Passage for review
- Opening Delimiter -

Kendall Yards is bringing home the bacon. Bread and produce, too.
The mixed-use development near the Spokane County courthouse may deliver a full-service grocery store by Thanksgiving next year.
One to three office buildings and more housing also are planned next year in the Greenstone Corp. project.
Meanwhile, the company is working with Spokane city officials to reduce long-term parking on streets in commercial portions of Kendall Yards and to extend the Centennial Trail through the project.
Proposed on-street parking changes would eliminate 90 10-hour meters in the vicinity of the courthouse, where more than a thousand employees already are on a waiting list for spaces in a county parking lot.
Greenstone President Jason Wheaton said company officials are considering a variety of strategies to control parking around the grocery store site – bounded by College Avenue, Summit Parkway (formerly Ide Avenue), Cedar Street and Jefferson Street.
“There’s a reason there hasn’t been a grocery store downtown, and a big part of it is the parking needs around it,” Wheaton said.

- Closing Delimiter -

Recorded data
- Opening Delimiter -

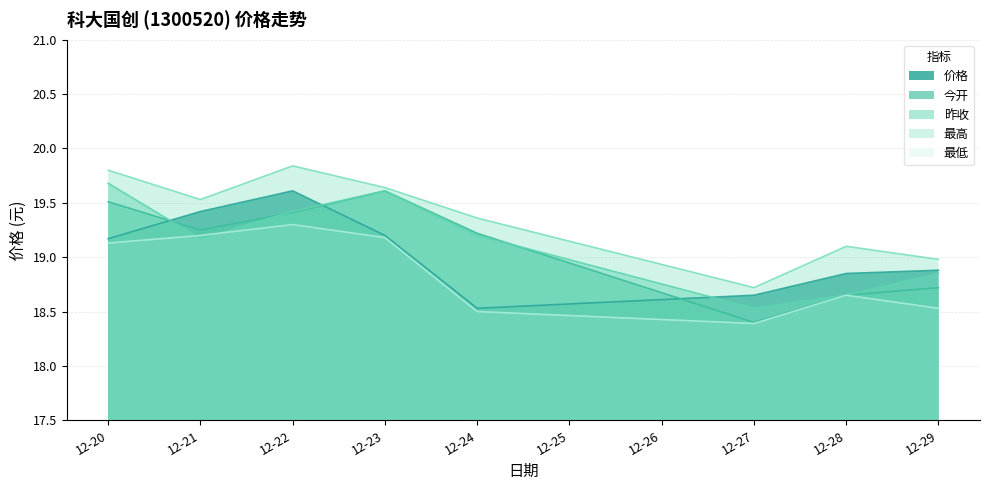

At which label is 最高 closest to 19?

12-29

- Closing Delimiter -

Assigned task A
Answer these from the Kendall Yards article:
(i) By what occasion may the development deliver a full-service grocery store?
(ii) How many 10-hour meters would the proposed on-street parking changes eliminate?
(iii) What was Summit Parkway formerly called?
Assigned task B
Set down everything in the Kendall Yards article from "Proposed on-street parking" down to "and Jefferson Street.", word for word.

Answer section A
(i) Thanksgiving next year
(ii) 90
(iii) Ide Avenue

Answer section B
Proposed on-street parking changes would eliminate 90 10-hour meters in the vicinity of the courthouse, where more than a thousand employees already are on a waiting list for spaces in a county parking lot.
Greenstone President Jason Wheaton said company officials are considering a variety of strategies to control parking around the grocery store site – bounded by College Avenue, Summit Parkway (formerly Ide Avenue), Cedar Street and Jefferson Street.